A cette explication, les deux autres se tournent vers le Saint d'Athéna, qui arborait un sourire d'une profonde indulgence à l'égard des concernés aux mines déconfites :
-Que voulez-vous dire par là?
-Je crois que ce soir, il se sont devinés un point commun qu'ils n'auraient pas été mécontents d'ignorer. Et ce jusqu'à la fond de leur vie.
-Comment cela?
-...Eh bien, vous reconnaîtrez qu'il n'y a rien de glorieux à se découvrir les seuls guerriers au Monde à s'être un jour pris une dérouillée par Seiya de Pégase...
Et frappés par cette terrible révélation, ses interlocuteurs hochèrent tristement la tête et lancèrent à leur tour un regard empli de pitié aux cinq malheureux exclus.
(a) Mon meilleur ami et moi passons beaucoup de temps à élaborer des théories stupides sur Saint Seiya, et nous n'avons jamais trouvé une explication crédible quant à l'existence d'un trident pour Pandore : nous avons donc décidé d'en conclure qu'elle admirait secrètement un certain manieur de cette belle arme, décidément fort convoité aux Enfers XD
(b) «Avec le sang, la leçon est retenue» : devise Espagnole utilisée à l'époque pour désigner la pratique des châtiments corporels dans les établissement scolaires.
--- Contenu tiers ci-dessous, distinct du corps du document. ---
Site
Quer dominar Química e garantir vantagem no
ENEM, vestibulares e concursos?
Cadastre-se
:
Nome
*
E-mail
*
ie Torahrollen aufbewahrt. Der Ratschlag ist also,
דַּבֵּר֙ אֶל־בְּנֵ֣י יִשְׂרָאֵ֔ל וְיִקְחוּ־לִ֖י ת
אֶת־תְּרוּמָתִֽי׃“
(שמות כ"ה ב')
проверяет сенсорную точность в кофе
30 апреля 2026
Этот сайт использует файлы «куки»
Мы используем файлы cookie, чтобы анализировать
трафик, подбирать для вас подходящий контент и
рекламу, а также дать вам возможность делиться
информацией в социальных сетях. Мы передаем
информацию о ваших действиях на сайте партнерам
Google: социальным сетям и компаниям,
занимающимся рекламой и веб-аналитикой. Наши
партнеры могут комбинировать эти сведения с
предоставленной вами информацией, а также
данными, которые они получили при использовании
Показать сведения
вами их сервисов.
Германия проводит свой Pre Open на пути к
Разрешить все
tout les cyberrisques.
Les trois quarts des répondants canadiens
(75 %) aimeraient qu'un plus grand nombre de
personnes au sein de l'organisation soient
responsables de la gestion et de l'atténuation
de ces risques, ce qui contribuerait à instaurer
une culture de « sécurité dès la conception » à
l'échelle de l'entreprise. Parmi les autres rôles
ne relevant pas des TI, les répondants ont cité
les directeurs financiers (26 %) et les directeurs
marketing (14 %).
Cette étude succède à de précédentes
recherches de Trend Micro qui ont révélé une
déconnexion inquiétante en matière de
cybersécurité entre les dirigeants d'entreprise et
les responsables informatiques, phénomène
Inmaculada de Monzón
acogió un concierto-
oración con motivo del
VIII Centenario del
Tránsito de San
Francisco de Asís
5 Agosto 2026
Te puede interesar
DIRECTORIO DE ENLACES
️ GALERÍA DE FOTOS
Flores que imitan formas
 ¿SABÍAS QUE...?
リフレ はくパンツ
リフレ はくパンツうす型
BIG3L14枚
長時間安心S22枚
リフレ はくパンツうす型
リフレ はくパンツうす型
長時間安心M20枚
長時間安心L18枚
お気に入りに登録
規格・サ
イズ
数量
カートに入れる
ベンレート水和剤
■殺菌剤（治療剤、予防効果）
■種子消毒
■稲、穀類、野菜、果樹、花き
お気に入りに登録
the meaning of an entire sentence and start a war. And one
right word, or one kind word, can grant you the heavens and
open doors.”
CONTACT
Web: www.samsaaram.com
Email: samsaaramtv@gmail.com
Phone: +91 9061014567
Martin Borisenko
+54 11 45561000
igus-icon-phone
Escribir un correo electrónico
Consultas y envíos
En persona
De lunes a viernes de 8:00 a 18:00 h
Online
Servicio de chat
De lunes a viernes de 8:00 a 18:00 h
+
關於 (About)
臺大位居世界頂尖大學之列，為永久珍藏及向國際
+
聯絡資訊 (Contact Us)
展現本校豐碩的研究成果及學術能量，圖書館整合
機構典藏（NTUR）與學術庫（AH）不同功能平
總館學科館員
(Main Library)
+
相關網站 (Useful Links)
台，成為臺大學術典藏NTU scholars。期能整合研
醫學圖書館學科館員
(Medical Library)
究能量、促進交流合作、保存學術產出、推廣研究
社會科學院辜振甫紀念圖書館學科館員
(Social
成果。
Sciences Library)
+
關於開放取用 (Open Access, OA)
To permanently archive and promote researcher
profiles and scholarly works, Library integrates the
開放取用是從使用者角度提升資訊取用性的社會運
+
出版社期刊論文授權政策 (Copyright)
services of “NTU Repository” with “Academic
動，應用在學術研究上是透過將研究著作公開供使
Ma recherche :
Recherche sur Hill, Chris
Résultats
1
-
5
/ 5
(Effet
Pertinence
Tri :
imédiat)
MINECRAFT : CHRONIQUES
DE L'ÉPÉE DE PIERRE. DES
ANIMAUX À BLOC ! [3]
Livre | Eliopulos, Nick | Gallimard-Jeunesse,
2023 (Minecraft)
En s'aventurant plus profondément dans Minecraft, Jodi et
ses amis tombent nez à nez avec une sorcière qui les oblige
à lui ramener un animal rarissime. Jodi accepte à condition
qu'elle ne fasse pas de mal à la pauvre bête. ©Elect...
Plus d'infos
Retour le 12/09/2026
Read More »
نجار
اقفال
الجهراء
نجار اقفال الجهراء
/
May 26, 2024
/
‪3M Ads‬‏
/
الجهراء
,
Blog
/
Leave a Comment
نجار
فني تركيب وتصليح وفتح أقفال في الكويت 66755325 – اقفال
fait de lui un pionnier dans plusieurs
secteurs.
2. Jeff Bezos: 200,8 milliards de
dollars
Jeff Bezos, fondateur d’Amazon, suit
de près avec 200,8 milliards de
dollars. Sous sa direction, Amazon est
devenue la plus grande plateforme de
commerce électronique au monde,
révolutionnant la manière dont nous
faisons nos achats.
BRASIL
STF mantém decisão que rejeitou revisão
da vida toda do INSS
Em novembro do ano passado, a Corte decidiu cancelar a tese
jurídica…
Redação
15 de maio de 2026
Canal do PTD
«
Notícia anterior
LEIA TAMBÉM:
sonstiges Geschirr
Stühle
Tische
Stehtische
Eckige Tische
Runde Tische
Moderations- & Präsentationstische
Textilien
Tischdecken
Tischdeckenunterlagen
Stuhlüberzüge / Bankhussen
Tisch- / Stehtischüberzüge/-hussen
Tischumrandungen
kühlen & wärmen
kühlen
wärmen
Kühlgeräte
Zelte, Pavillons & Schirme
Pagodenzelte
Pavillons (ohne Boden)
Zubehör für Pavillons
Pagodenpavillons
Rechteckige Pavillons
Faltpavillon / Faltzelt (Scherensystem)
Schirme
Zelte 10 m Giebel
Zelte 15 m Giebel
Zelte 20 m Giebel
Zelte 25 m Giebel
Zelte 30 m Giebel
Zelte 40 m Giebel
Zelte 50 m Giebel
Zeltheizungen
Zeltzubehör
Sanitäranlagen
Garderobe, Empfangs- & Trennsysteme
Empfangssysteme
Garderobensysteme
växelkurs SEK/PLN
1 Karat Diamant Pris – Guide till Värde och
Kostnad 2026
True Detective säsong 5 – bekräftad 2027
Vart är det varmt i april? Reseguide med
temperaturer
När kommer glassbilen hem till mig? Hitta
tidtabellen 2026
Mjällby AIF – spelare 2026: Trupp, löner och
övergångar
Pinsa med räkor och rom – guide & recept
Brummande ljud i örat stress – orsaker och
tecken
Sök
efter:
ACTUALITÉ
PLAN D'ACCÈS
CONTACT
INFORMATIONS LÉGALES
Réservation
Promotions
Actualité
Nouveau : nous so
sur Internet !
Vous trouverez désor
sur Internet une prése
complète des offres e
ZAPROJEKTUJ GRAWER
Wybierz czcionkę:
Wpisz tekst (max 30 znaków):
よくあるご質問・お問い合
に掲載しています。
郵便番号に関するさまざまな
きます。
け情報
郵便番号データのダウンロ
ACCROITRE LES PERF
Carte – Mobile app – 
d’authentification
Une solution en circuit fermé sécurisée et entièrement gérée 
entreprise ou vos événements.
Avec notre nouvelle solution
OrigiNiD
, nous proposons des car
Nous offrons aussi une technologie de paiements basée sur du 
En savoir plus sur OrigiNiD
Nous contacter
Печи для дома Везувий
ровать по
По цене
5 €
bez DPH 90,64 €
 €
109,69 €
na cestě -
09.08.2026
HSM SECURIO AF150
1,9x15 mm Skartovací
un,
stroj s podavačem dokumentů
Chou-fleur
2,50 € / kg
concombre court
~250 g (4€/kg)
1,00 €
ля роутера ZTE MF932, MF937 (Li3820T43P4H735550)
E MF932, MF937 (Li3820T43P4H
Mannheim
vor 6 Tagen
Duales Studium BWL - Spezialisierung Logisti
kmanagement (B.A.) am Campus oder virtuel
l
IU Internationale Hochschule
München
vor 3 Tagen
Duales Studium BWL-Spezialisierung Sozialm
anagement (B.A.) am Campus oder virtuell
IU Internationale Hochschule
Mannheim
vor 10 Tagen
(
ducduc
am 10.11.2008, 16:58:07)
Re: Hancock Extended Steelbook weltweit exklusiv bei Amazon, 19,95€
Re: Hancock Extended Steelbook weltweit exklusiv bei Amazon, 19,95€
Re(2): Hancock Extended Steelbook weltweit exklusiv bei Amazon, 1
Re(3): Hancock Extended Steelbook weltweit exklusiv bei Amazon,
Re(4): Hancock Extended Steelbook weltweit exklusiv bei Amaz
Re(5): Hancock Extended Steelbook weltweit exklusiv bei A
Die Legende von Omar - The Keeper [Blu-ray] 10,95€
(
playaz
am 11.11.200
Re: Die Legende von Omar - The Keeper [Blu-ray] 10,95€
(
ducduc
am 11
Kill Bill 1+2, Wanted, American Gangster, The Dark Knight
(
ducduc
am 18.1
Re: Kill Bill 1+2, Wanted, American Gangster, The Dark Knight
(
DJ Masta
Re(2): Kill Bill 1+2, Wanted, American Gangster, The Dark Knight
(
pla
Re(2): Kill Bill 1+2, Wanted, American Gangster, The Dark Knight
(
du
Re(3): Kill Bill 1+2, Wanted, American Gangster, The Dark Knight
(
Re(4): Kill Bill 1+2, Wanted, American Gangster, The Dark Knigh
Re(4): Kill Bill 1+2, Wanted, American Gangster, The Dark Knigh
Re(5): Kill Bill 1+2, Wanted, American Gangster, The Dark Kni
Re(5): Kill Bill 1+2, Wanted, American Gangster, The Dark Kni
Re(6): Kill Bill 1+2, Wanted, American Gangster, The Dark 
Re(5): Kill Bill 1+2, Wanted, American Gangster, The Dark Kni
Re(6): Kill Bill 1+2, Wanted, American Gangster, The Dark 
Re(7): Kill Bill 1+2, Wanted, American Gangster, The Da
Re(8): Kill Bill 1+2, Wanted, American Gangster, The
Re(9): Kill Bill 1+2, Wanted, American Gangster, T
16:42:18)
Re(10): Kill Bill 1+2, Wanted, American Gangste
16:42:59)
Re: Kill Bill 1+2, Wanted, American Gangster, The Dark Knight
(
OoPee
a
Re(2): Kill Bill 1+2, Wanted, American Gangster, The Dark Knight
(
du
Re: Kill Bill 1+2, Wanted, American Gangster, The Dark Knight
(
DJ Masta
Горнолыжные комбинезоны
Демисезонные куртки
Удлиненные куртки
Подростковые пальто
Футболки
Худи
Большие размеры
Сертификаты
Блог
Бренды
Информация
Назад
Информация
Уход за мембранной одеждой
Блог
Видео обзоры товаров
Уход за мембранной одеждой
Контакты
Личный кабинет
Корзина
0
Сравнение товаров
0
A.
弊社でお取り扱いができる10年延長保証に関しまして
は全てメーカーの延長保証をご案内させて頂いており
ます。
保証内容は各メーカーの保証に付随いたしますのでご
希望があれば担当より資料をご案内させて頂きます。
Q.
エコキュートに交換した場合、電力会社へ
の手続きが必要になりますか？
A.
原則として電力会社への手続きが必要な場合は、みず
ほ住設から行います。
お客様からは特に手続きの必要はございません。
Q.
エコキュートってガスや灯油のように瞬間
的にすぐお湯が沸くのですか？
(c) Je suppose que pour vraiment apprécier cet OS, il est nécessaire de connaître un peu les livres évoqués (j'ai bon espoir qu'internet puisse fournir de bons résumés). Mais je me suis toujours amusée des titres de livres mille fois trompeurs.
(d) Là encore, ce drabble est sans doute plus amusant si on arrive à reconnaître les films en question. Je pense que pour certains, vous y parviendrez sans trop de mal.